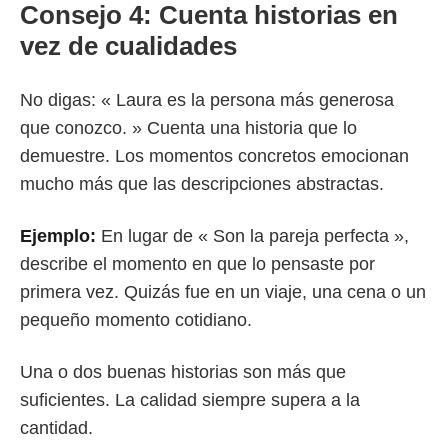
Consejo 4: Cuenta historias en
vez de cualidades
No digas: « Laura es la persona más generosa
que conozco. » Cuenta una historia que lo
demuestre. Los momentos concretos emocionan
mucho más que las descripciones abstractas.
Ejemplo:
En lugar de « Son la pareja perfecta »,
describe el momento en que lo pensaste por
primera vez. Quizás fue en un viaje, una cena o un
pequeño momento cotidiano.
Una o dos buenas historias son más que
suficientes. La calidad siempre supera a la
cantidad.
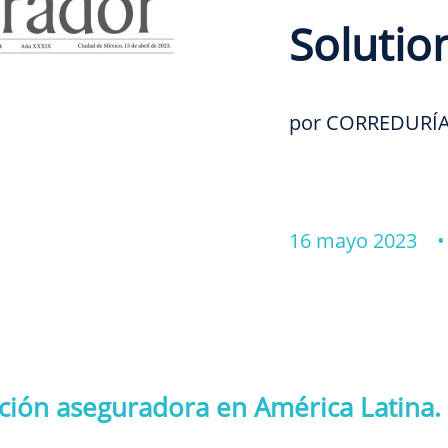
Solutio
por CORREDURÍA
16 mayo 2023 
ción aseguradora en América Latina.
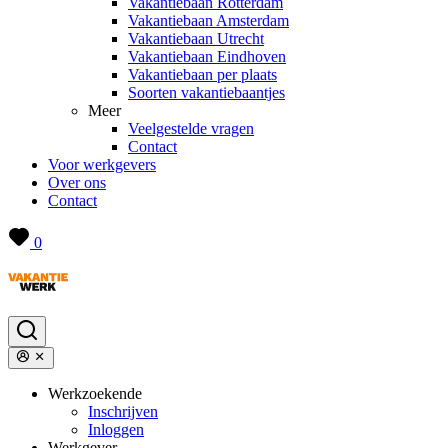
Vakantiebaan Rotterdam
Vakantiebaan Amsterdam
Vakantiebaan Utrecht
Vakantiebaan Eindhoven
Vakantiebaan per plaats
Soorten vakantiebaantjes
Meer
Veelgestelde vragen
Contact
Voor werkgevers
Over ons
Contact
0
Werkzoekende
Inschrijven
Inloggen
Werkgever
····················
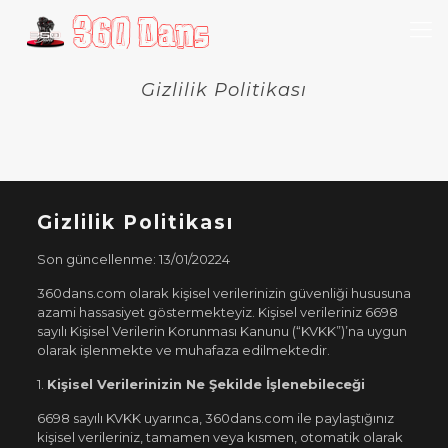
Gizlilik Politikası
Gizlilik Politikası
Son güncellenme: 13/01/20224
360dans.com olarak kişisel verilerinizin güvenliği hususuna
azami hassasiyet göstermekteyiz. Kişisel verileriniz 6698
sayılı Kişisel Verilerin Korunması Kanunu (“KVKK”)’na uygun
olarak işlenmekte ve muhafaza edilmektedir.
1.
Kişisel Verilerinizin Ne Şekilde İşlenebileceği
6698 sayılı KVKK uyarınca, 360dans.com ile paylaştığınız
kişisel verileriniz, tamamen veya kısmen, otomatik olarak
····················
* _What to work on_: Tell how many lines of the data include the word "Cuenta", without any other words.

* _Exercise output_: 2